= Selection =

══════════

When the Korean animated feature film “Kai” was screened for the press last week, producer Yeon Sang-ho stopped by the theater to discuss the current crisis facing the country’s film animation industry.

“The film animation industry is not good,” said Yeon, who is an animator as well as the director of the recent live-action hit “Train to Busan.”

“Lee Sung-gang [the director of ‘Kai’] made the film with about one fifth of the production costs compared to his previous films.”

“Kai” was reportedly made on a budget of 700 million won ($631,768).

The country’s film animation industry has been struggling for years, which led to a recent drought in animated features.

There were no Korean-made animated features in theaters in 2015 and 2014, the same years that films like “Inside Out” (2015) from Pixar and “Frozen” (2013) from Disney — which was released here a year late — took the country by storm.

“Kai” is the first major Korean animated feature since the moderately successful “Leafie, A Hen into the Wild” (2011).

Based on a children’s book of the same name, the film sold 2 million tickets.

Despite the hype around “Kai,” it hasn’t done well with critics, who have criticized the film for it’s unimaginative, plodding storyline and unimpressive visuals.

However, these failings are at least partially related to several long-standing issues in the country’s film animation industry.

Han Chang-wan, a professor in the cartoon and animation department at Sejong University, said the industry needs to return to square one and think about the importance of storytelling.

“Hollywood’s animated feature films do not only target children anymore,” Han said. “For example, the stories offered by ‘Inside Out’ and ‘Finding Dory’ are rather hard for young children to understand but they appeal to a wider audience, from preteens to adults.

“But Korean animators still make stories targeting only children — and then think the films will do well with a general audience. They live in a fantasy world. If animated features want to be competitive, they need to be written by screenwriters working in the live-action film industry because what matters most is storytelling.”

══════════

= Work required =
Reproduce the passage of the article on Korea's film animation industry, starting at "Han Chang-wan, a" and ending at "importance of storytelling.".

= Provided data =
══════════

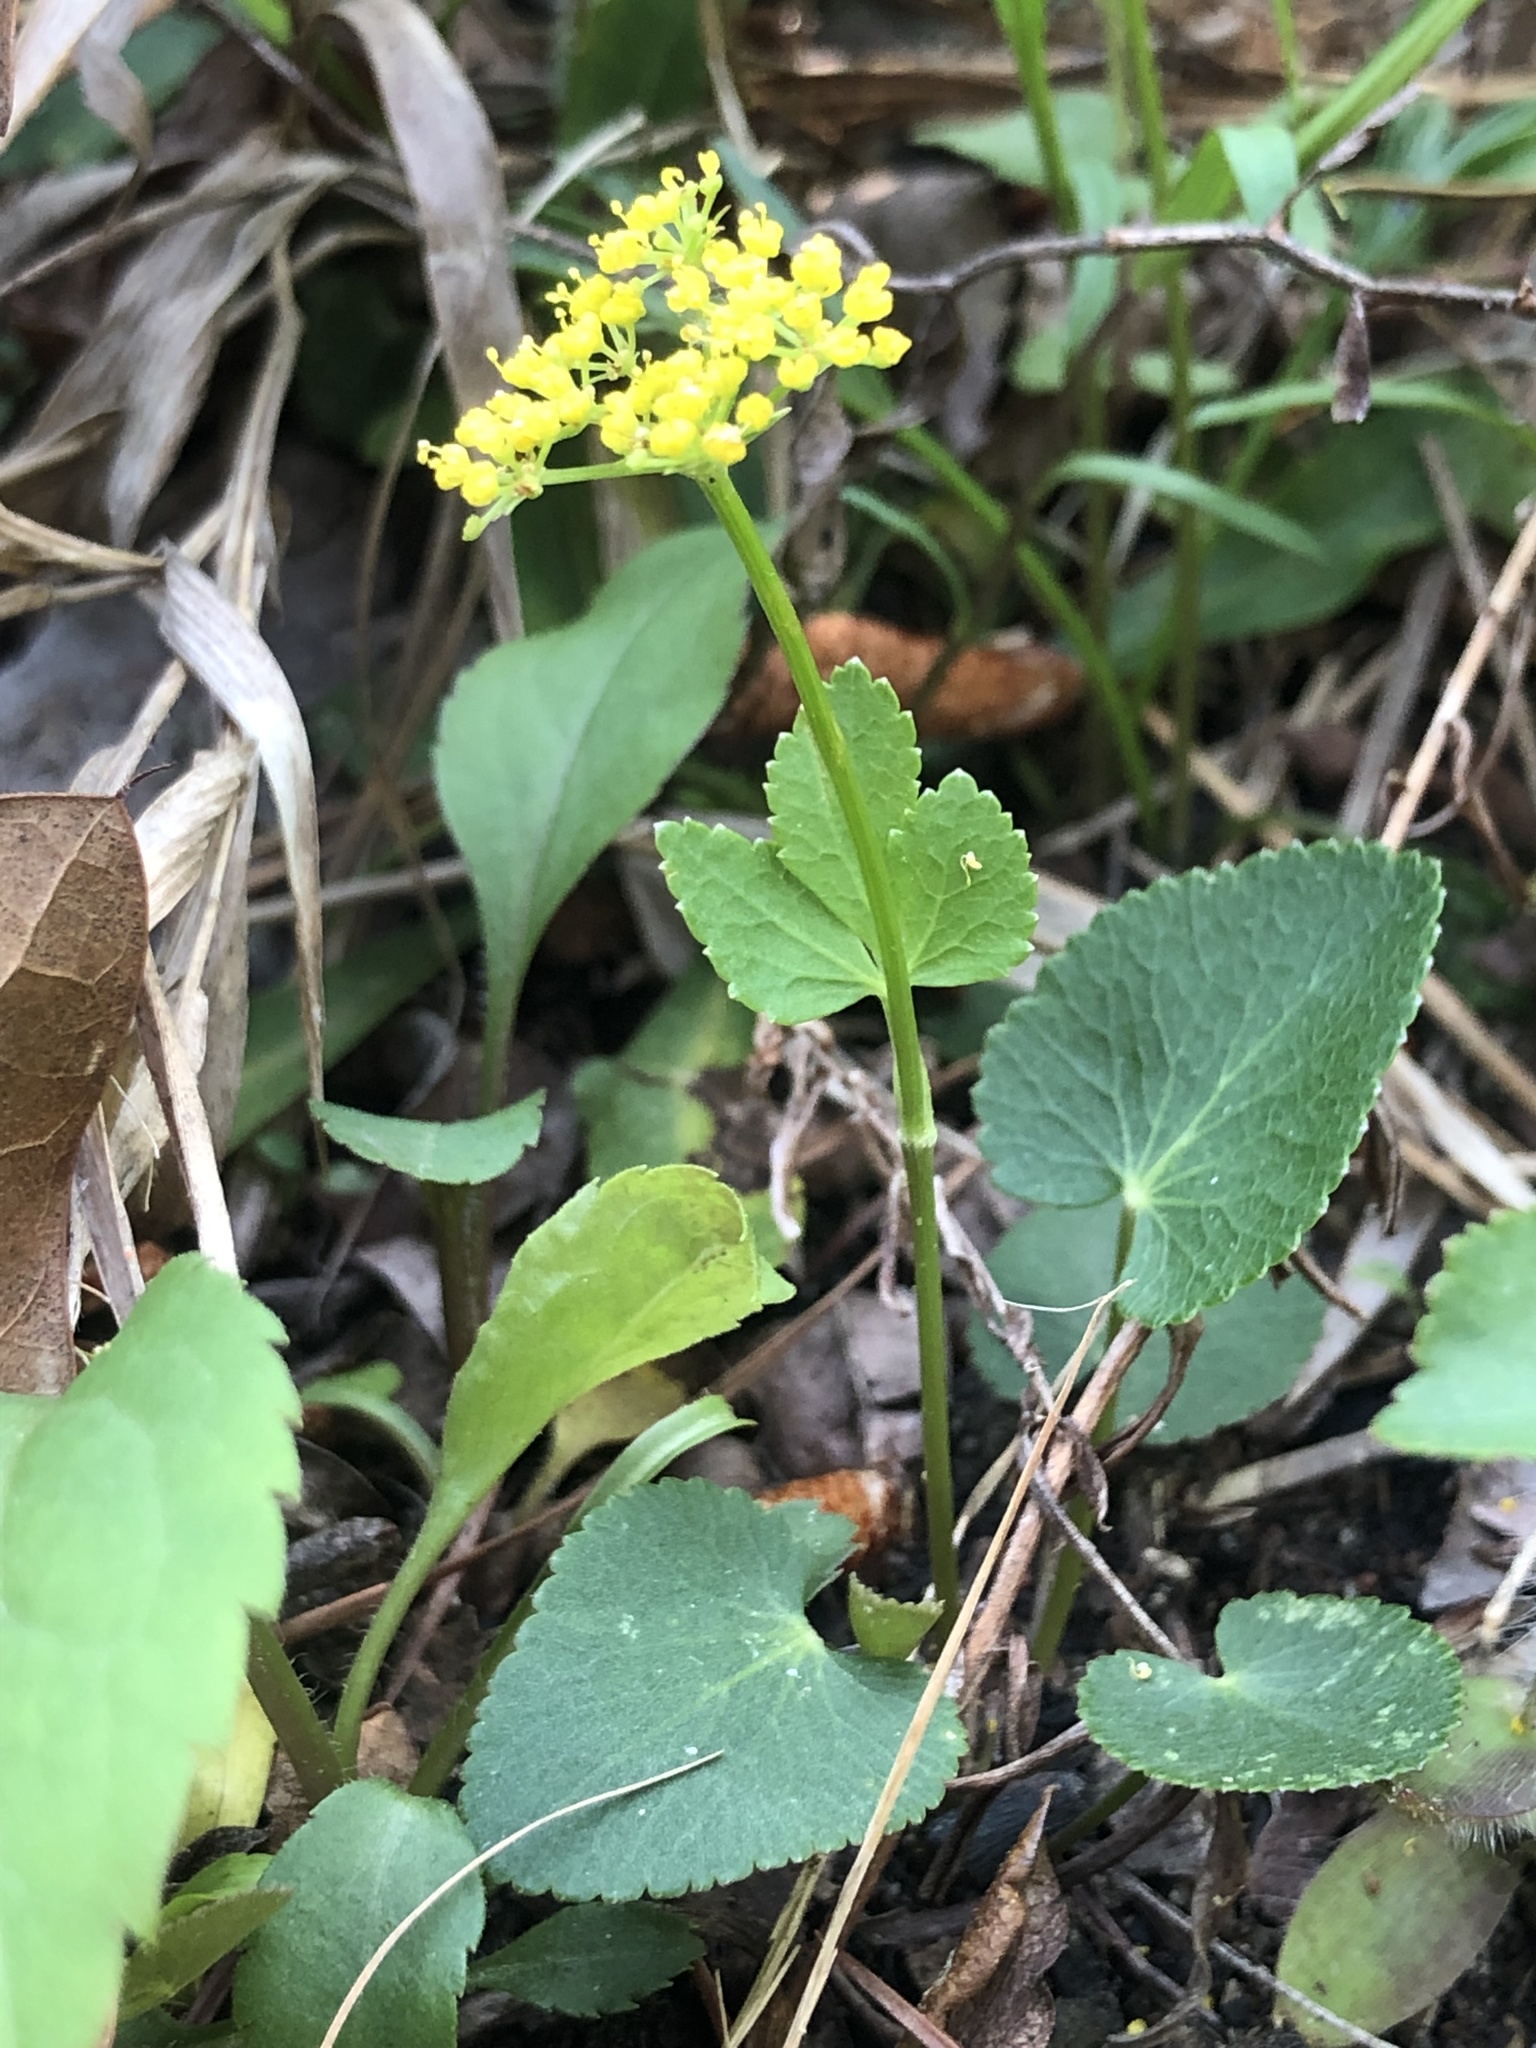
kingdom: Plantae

══════════

= Output for this exercise =
Han Chang-wan, a professor in the cartoon and animation department at Sejong University, said the industry needs to return to square one and think about the importance of storytelling.